Task prompt: What follows is a set of records, each of which is to be written out exactly.

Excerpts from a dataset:
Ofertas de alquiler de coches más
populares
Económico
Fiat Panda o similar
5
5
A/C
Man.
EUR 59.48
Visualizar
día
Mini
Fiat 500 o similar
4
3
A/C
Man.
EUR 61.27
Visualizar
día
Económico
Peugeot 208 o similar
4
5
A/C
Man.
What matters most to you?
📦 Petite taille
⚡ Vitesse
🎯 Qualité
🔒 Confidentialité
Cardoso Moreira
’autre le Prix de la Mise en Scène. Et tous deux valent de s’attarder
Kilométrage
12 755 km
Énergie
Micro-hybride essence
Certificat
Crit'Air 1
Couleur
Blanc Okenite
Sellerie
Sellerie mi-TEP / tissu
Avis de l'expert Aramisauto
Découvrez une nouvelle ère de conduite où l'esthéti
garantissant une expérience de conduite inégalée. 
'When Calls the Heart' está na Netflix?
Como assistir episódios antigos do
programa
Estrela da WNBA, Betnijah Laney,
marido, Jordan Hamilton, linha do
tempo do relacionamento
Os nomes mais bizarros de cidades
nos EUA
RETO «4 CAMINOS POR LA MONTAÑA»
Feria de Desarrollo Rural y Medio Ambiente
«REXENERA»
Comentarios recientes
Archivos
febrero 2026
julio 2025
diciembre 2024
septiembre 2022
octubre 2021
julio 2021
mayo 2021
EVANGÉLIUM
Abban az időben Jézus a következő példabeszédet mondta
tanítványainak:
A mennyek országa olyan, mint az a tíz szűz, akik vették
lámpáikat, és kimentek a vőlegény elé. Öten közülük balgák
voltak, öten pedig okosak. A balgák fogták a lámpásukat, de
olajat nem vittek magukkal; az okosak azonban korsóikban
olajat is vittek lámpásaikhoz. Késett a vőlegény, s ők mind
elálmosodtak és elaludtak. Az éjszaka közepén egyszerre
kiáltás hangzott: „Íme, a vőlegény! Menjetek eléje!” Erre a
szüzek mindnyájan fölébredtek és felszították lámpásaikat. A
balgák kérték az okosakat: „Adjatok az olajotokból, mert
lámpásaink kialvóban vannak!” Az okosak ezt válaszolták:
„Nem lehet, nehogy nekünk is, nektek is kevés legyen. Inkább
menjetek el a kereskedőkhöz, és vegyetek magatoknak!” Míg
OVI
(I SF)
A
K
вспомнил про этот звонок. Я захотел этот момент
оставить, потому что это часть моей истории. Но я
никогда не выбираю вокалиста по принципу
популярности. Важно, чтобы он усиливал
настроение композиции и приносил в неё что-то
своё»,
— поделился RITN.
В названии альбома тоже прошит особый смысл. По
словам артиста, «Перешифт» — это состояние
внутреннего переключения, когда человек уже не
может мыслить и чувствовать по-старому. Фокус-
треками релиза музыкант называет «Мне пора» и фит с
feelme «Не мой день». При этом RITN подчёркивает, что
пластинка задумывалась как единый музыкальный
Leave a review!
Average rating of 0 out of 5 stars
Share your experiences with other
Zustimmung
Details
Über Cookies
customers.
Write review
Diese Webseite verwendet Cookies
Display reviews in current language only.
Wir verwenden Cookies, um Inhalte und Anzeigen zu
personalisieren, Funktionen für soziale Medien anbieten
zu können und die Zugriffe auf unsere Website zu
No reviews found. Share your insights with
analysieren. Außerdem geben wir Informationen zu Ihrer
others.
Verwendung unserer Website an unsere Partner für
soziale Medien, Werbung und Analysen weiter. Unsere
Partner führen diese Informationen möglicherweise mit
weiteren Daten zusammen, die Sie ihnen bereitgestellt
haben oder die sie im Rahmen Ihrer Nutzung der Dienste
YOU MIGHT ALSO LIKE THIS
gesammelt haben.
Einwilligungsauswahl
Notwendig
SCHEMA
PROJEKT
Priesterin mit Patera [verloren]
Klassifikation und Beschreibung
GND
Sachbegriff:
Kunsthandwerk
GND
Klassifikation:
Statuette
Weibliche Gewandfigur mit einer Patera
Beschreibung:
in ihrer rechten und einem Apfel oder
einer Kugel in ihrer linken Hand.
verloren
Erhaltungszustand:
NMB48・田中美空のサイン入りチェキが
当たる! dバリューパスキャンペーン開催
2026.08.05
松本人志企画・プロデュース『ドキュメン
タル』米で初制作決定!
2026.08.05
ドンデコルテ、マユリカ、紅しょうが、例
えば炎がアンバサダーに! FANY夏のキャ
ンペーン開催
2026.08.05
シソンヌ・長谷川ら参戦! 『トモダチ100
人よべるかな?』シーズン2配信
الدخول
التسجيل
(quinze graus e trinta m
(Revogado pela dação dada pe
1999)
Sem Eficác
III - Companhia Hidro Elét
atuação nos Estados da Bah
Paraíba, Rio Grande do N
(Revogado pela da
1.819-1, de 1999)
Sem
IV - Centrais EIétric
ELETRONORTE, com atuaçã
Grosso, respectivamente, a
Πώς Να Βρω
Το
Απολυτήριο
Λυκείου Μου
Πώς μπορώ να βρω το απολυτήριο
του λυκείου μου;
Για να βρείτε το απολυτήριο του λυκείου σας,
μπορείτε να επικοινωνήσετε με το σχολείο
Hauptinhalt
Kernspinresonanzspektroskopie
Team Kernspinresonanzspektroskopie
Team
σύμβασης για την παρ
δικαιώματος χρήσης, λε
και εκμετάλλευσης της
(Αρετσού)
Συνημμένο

Your response:
Ofertas de alquiler de coches más
populares
Económico
Fiat Panda o similar
5
5
A/C
Man.
EUR 59.48
Visualizar
día
Mini
Fiat 500 o similar
4
3
A/C
Man.
EUR 61.27
Visualizar
día
Económico
Peugeot 208 o similar
4
5
A/C
Man.
What matters most to you?
📦 Petite taille
⚡ Vitesse
🎯 Qualité
🔒 Confidentialité
Cardoso Moreira
’autre le Prix de la Mise en Scène. Et tous deux valent de s’attarder
Kilométrage
12 755 km
Énergie
Micro-hybride essence
Certificat
Crit'Air 1
Couleur
Blanc Okenite
Sellerie
Sellerie mi-TEP / tissu
Avis de l'expert Aramisauto
Découvrez une nouvelle ère de conduite où l'esthéti
garantissant une expérience de conduite inégalée. 
'When Calls the Heart' está na Netflix?
Como assistir episódios antigos do
programa
Estrela da WNBA, Betnijah Laney,
marido, Jordan Hamilton, linha do
tempo do relacionamento
Os nomes mais bizarros de cidades
nos EUA
RETO «4 CAMINOS POR LA MONTAÑA»
Feria de Desarrollo Rural y Medio Ambiente
«REXENERA»
Comentarios recientes
Archivos
febrero 2026
julio 2025
diciembre 2024
septiembre 2022
octubre 2021
julio 2021
mayo 2021
EVANGÉLIUM
Abban az időben Jézus a következő példabeszédet mondta
tanítványainak:
A mennyek országa olyan, mint az a tíz szűz, akik vették
lámpáikat, és kimentek a vőlegény elé. Öten közülük balgák
voltak, öten pedig okosak. A balgák fogták a lámpásukat, de
olajat nem vittek magukkal; az okosak azonban korsóikban
olajat is vittek lámpásaikhoz. Késett a vőlegény, s ők mind
elálmosodtak és elaludtak. Az éjszaka közepén egyszerre
kiáltás hangzott: „Íme, a vőlegény! Menjetek eléje!” Erre a
szüzek mindnyájan fölébredtek és felszították lámpásaikat. A
balgák kérték az okosakat: „Adjatok az olajotokból, mert
lámpásaink kialvóban vannak!” Az okosak ezt válaszolták:
„Nem lehet, nehogy nekünk is, nektek is kevés legyen. Inkább
menjetek el a kereskedőkhöz, és vegyetek magatoknak!” Míg
OVI
(I SF)
A
K
вспомнил про этот звонок. Я захотел этот момент
оставить, потому что это часть моей истории. Но я
никогда не выбираю вокалиста по принципу
популярности. Важно, чтобы он усиливал
настроение композиции и приносил в неё что-то
своё»,
— поделился RITN.
В названии альбома тоже прошит особый смысл. По
словам артиста, «Перешифт» — это состояние
внутреннего переключения, когда человек уже не
может мыслить и чувствовать по-старому. Фокус-
треками релиза музыкант называет «Мне пора» и фит с
feelme «Не мой день». При этом RITN подчёркивает, что
пластинка задумывалась как единый музыкальный
Leave a review!
Average rating of 0 out of 5 stars
Share your experiences with other
Zustimmung
Details
Über Cookies
customers.
Write review
Diese Webseite verwendet Cookies
Display reviews in current language only.
Wir verwenden Cookies, um Inhalte und Anzeigen zu
personalisieren, Funktionen für soziale Medien anbieten
zu können und die Zugriffe auf unsere Website zu
No reviews found. Share your insights with
analysieren. Außerdem geben wir Informationen zu Ihrer
others.
Verwendung unserer Website an unsere Partner für
soziale Medien, Werbung und Analysen weiter. Unsere
Partner führen diese Informationen möglicherweise mit
weiteren Daten zusammen, die Sie ihnen bereitgestellt
haben oder die sie im Rahmen Ihrer Nutzung der Dienste
YOU MIGHT ALSO LIKE THIS
gesammelt haben.
Einwilligungsauswahl
Notwendig
SCHEMA
PROJEKT
Priesterin mit Patera [verloren]
Klassifikation und Beschreibung
GND
Sachbegriff:
Kunsthandwerk
GND
Klassifikation:
Statuette
Weibliche Gewandfigur mit einer Patera
Beschreibung:
in ihrer rechten und einem Apfel oder
einer Kugel in ihrer linken Hand.
verloren
Erhaltungszustand:
NMB48・田中美空のサイン入りチェキが
当たる! dバリューパスキャンペーン開催
2026.08.05
松本人志企画・プロデュース『ドキュメン
タル』米で初制作決定!
2026.08.05
ドンデコルテ、マユリカ、紅しょうが、例
えば炎がアンバサダーに! FANY夏のキャ
ンペーン開催
2026.08.05
シソンヌ・長谷川ら参戦! 『トモダチ100
人よべるかな?』シーズン2配信
الدخول
التسجيل
(quinze graus e trinta m
(Revogado pela dação dada pe
1999)
Sem Eficác
III - Companhia Hidro Elét
atuação nos Estados da Bah
Paraíba, Rio Grande do N
(Revogado pela da
1.819-1, de 1999)
Sem
IV - Centrais EIétric
ELETRONORTE, com atuaçã
Grosso, respectivamente, a
Πώς Να Βρω
Το
Απολυτήριο
Λυκείου Μου
Πώς μπορώ να βρω το απολυτήριο
του λυκείου μου;
Για να βρείτε το απολυτήριο του λυκείου σας,
μπορείτε να επικοινωνήσετε με το σχολείο
Hauptinhalt
Kernspinresonanzspektroskopie
Team Kernspinresonanzspektroskopie
Team
σύμβασης για την παρ
δικαιώματος χρήσης, λε
και εκμετάλλευσης της
(Αρετσού)
Συνημμένο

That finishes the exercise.